Hollywood is bringing back the man of steel, and one thing we can count on (other than a new body-sculpted suit), is that kryptonite will still be the only thing that zaps him of his power. While the comic geeks have Superman, investors have Helicopter Ben and the Federal Reserve that's pumping $85 billion a month into the economy. But could it be the Fed has its own version of kryptonite that’s sapping its strength? Christopher Whalen of Carrington Investment Services seems to think so.
The benefits of the Fed’s quantitative easing (QE) program are being offset by regulation promulgated from Washington, Whalen says, and therefore nullifying its stimulative ability. “When you look at all the constraints on banks in terms of lending, it's just not being effective in terms of growing jobs, and the key thing is that even with say housing up 10% last year, there’s no credit growth,” Whalen notes. “In terms of a classical economic recovery, we’re not having that.”
The Fed’s plan of reflating assets like home prices in order to stimulate the economy (and thus job growth) is admirable, but according to Whalen regulations like Basel III and Dodd-Frank are stifling lending. This is because reform legislation discourages banks from making all but the least risky mortgage loans.
In fact, Whalen notes that estimates for new loan originations in the U.S. mortgage market are in a precipitous decline; falling from $1.7 trillion in 2012 to $1.4 trillion in 2013, and perhaps below $1 trillion next year. Major home mortgage originators like JPMorgan Chase ( JPM) and Wells Fargo ( WFC) will likely take a hit from this decreased volume.
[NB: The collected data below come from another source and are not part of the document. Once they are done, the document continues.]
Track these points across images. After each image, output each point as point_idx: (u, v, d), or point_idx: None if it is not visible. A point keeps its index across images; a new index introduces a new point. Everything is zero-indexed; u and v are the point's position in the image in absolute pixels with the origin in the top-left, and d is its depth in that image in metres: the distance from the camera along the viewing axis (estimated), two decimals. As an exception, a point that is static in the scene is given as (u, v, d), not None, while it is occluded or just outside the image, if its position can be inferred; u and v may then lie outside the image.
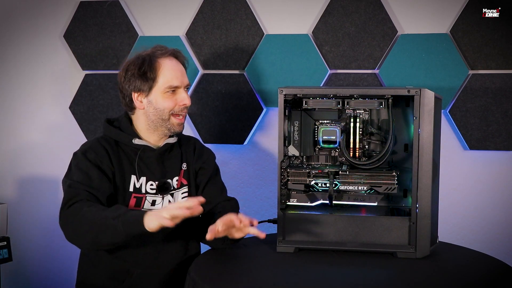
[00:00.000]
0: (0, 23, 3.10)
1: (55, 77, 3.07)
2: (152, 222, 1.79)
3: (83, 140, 3.00)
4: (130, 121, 2.16)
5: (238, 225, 1.93)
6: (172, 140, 2.16)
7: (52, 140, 3.09)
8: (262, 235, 1.93)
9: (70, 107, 3.03)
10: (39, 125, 3.11)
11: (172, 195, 2.14)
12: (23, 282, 3.17)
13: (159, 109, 2.08)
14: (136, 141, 2.10)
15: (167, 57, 2.10)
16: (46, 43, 3.06)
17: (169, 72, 2.08)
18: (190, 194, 2.18)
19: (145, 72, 2.06)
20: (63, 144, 3.08)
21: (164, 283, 2.12)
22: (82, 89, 2.99)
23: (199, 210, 1.82)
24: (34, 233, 3.13)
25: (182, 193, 2.17)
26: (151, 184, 2.11)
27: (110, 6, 2.94)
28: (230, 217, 1.92)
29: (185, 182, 2.18)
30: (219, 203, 2.18)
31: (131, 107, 2.13)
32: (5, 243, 2.83)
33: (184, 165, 2.19)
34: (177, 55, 2.14)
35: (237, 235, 1.99)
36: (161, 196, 2.12)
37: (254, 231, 1.94)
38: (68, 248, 3.08)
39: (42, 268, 3.14)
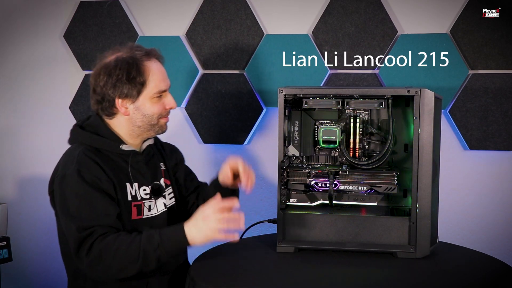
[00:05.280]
0: (0, 23, 3.10)
1: (55, 77, 3.07)
2: (198, 237, 1.82)
3: (83, 140, 3.00)
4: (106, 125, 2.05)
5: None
6: (151, 141, 2.12)
7: (52, 140, 3.09)
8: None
9: (70, 107, 3.03)
10: (39, 125, 3.11)
11: (164, 197, 2.12)
12: (23, 282, 3.17)
13: (148, 115, 2.00)
14: (124, 147, 2.02)
15: (151, 60, 2.01)
16: (46, 43, 3.06)
17: (157, 76, 1.99)
18: (174, 192, 2.17)
19: (134, 78, 1.95)
20: (63, 144, 3.06)
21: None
22: (82, 89, 2.99)
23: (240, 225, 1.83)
24: (34, 233, 3.13)
25: (168, 194, 2.14)
26: (144, 189, 2.05)
27: (110, 6, 2.94)
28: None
29: (168, 182, 2.16)
30: (199, 186, 2.29)
31: (110, 113, 2.02)
32: (5, 243, 2.83)
33: (162, 165, 2.16)
34: (157, 55, 2.04)
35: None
36: (154, 200, 2.07)
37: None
38: (68, 248, 3.09)
39: (42, 268, 3.13)
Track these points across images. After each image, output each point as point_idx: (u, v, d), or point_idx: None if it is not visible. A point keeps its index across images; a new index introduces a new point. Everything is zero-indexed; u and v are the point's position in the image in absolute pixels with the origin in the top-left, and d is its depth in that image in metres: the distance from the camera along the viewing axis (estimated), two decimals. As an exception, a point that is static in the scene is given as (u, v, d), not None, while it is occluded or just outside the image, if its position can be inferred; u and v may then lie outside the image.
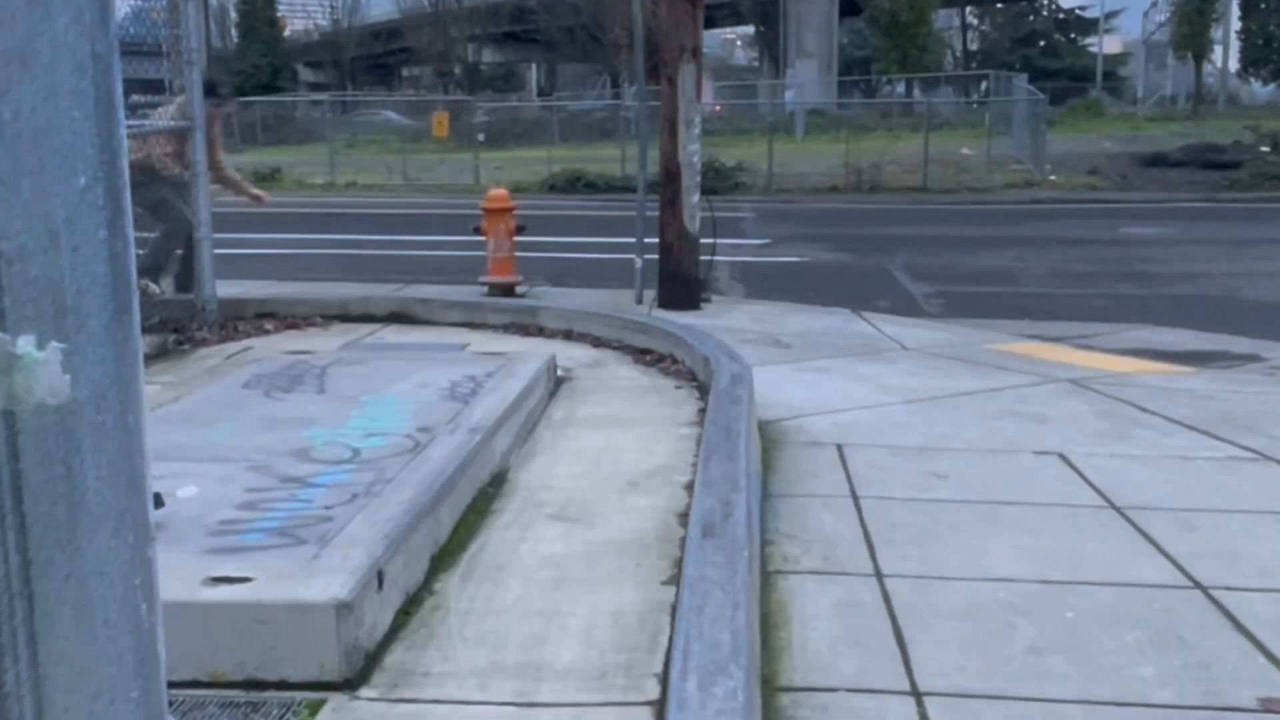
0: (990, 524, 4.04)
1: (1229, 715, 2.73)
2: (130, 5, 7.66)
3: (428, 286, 9.06)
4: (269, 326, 7.55)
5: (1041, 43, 58.23)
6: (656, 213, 8.84)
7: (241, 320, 7.55)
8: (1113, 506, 4.23)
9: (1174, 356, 7.29)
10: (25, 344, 0.57)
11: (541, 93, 60.00)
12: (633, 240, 9.03)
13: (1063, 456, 4.87)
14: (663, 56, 8.69)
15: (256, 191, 9.24)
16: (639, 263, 8.95)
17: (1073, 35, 61.46)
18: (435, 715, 2.64)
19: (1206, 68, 47.89)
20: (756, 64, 57.79)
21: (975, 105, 36.08)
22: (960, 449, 5.01)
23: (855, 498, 4.33)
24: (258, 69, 49.39)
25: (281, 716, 2.64)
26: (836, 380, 6.43)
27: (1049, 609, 3.32)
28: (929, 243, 14.95)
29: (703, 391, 5.63)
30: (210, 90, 8.02)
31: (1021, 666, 2.97)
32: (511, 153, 30.12)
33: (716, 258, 9.71)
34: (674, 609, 3.08)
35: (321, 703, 2.69)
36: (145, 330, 4.14)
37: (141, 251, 7.71)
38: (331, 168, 27.24)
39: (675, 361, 6.52)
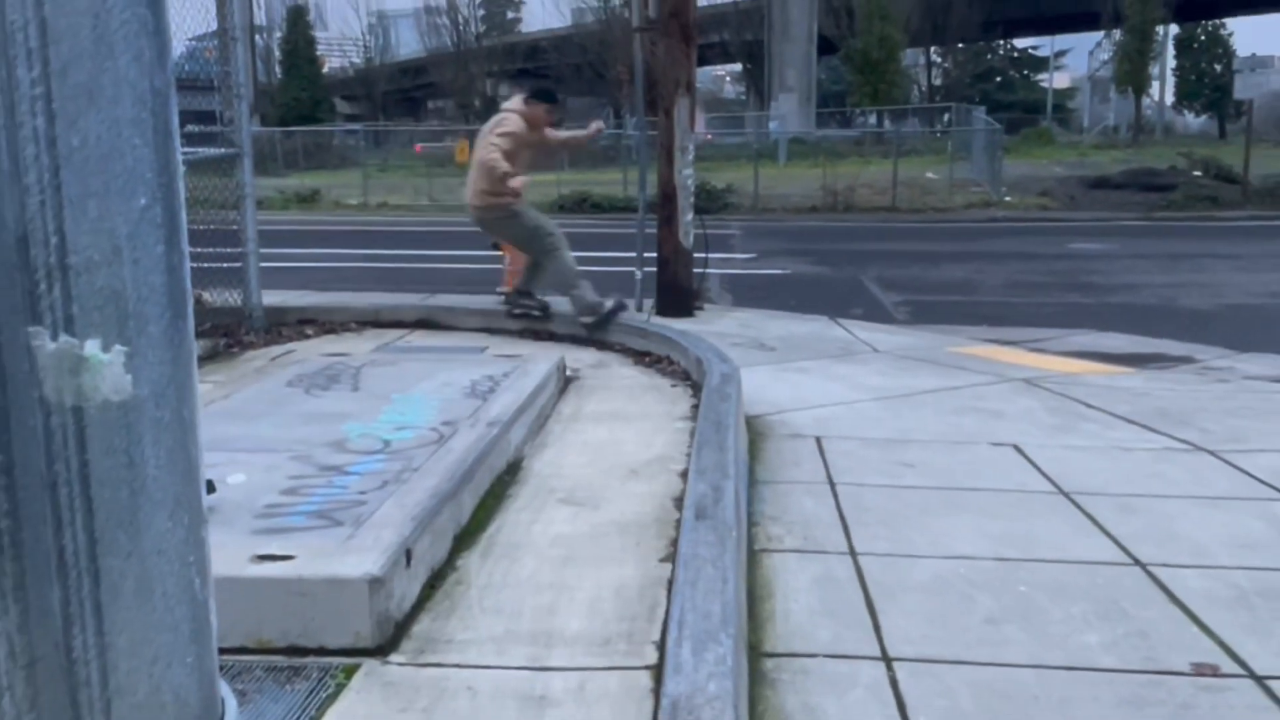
0: (952, 508, 4.05)
1: (1165, 679, 2.73)
2: (185, 45, 7.66)
3: (451, 296, 9.05)
4: (309, 331, 7.56)
5: (998, 78, 58.31)
6: (655, 230, 8.85)
7: (285, 326, 7.55)
8: (1061, 492, 4.23)
9: (1116, 358, 7.30)
10: (92, 347, 0.57)
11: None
12: (633, 254, 9.03)
13: (1017, 447, 4.88)
14: (660, 91, 8.69)
15: (591, 127, 8.99)
16: (639, 275, 8.96)
17: (1026, 72, 61.56)
18: (457, 678, 2.64)
19: (1145, 101, 47.99)
20: (744, 97, 57.78)
21: (939, 134, 36.04)
22: (925, 440, 5.01)
23: (832, 484, 4.33)
24: (299, 101, 49.40)
25: (320, 679, 2.65)
26: (815, 379, 6.44)
27: (1004, 583, 3.32)
28: (897, 257, 14.96)
29: (696, 389, 5.63)
30: (548, 96, 7.74)
31: (980, 635, 2.98)
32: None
33: (708, 270, 9.72)
34: (670, 583, 3.08)
35: (356, 667, 2.70)
36: (198, 334, 4.12)
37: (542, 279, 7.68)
38: (365, 190, 27.25)
39: (671, 363, 6.53)
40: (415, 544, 3.10)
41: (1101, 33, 51.83)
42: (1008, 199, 24.19)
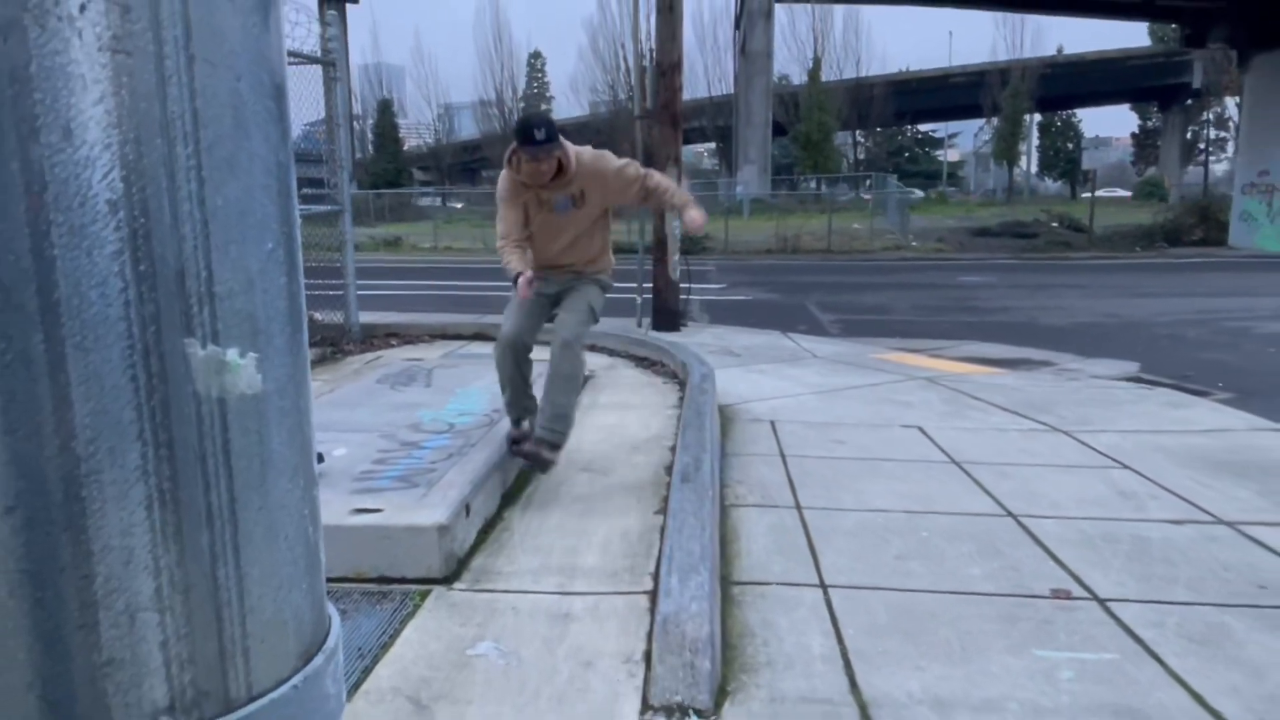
0: (872, 474, 4.05)
1: (1031, 601, 2.73)
2: (302, 128, 7.65)
3: (499, 316, 9.05)
4: (393, 342, 7.55)
5: (906, 154, 58.31)
6: (651, 267, 8.86)
7: (375, 338, 7.55)
8: (953, 462, 4.24)
9: (994, 362, 7.30)
10: (232, 354, 0.57)
11: (574, 187, 59.79)
12: (635, 285, 9.04)
13: (920, 429, 4.88)
14: (655, 163, 8.70)
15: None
16: (639, 300, 8.97)
17: (927, 149, 61.61)
18: (504, 601, 2.64)
19: (1016, 170, 48.03)
20: (717, 168, 57.77)
21: (862, 195, 35.99)
22: (852, 424, 5.01)
23: (783, 456, 4.33)
24: (385, 171, 49.48)
25: (402, 601, 2.65)
26: (770, 378, 6.44)
27: (911, 530, 3.33)
28: (832, 287, 14.96)
29: (682, 385, 5.63)
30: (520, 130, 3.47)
31: (892, 568, 2.98)
32: (554, 227, 30.07)
33: (691, 296, 9.71)
34: (662, 530, 3.08)
35: (428, 592, 2.70)
36: (311, 344, 4.05)
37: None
38: (435, 237, 27.24)
39: (664, 366, 6.53)
40: (473, 501, 3.10)
41: (983, 120, 51.96)
42: (914, 244, 24.19)
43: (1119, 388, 6.17)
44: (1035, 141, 53.34)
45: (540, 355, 3.90)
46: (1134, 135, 59.32)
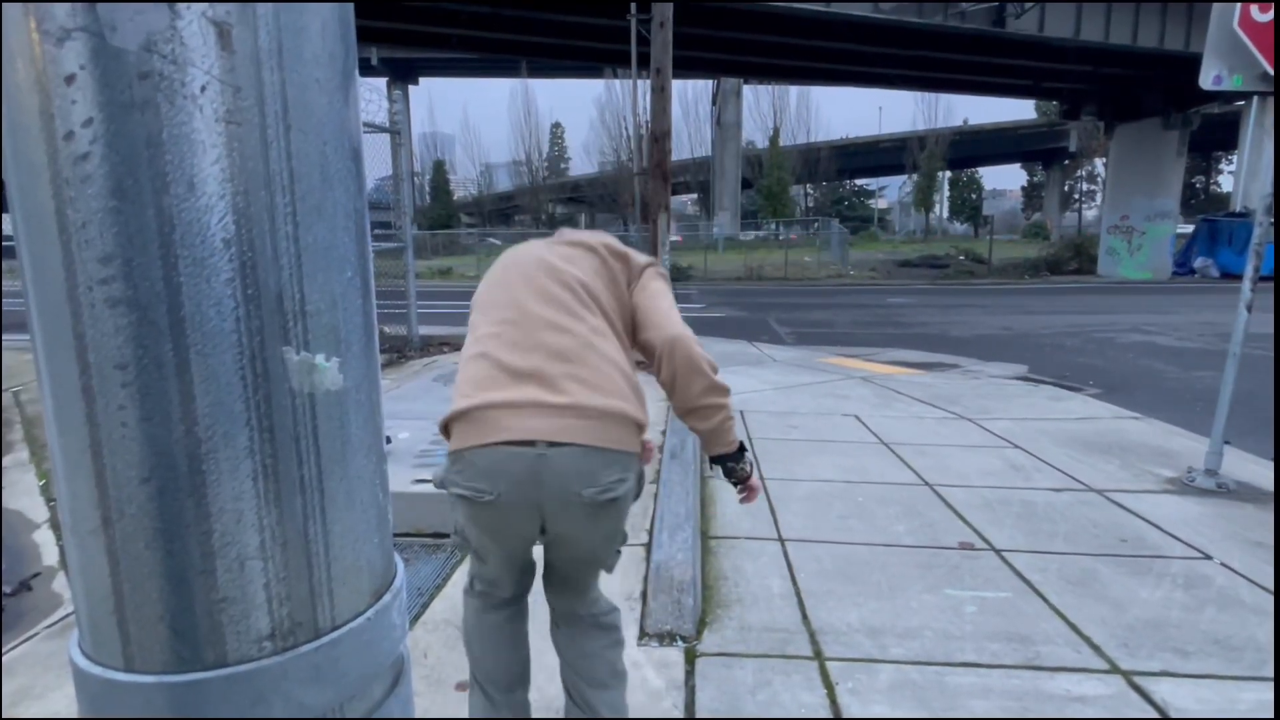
0: (819, 451, 4.05)
1: (942, 551, 2.73)
2: (374, 182, 7.65)
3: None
4: (445, 349, 7.54)
5: (845, 202, 58.31)
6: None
7: (431, 346, 7.54)
8: (883, 443, 4.24)
9: (914, 365, 7.31)
10: (320, 359, 0.57)
11: (587, 228, 59.79)
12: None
13: (857, 417, 4.88)
14: (649, 210, 8.71)
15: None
16: (637, 316, 8.96)
17: (861, 198, 61.66)
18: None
19: (931, 215, 48.16)
20: (699, 213, 57.76)
21: (811, 234, 35.96)
22: (804, 413, 5.01)
23: (750, 438, 4.33)
24: (439, 216, 49.47)
25: (451, 553, 2.64)
26: (741, 377, 6.44)
27: (850, 496, 3.33)
28: (788, 306, 14.96)
29: (670, 383, 5.62)
30: None
31: (836, 526, 2.98)
32: (571, 259, 29.98)
33: (678, 314, 9.70)
34: (655, 496, 3.08)
35: (472, 545, 2.69)
36: (381, 351, 4.06)
37: None
38: (478, 267, 27.20)
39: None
40: (507, 473, 3.09)
41: (906, 175, 52.09)
42: (851, 273, 24.21)
43: (1011, 385, 6.17)
44: (946, 193, 53.42)
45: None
46: (1023, 188, 59.49)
To make matters worse, the Fed’s extended ultra low rate policy is hurting savers, as “QE is actually driving deflation now because we’ve gotten past the point where cheap funds are net-net helpful… because we’re constraining consumption,” Whalen says. “There was a time when QE in terms of the net effects early on was a benefit… but now we're at the point where QE is really starting to hurt savers particularly, and I think that’s a drag on the economy.”
Since regulation is here to stay, Whalen advocates that the Fed hike rates up a bit in the short term in order to get assets repriced from such low rates, which would help banks, investors and retirees who depend on interest income. It will take time to get housing, and thus the economy, back to normal, though.
“We’ve put so much friction in the system, to expect a classical recovery is almost unreasonable," Whalen concludes.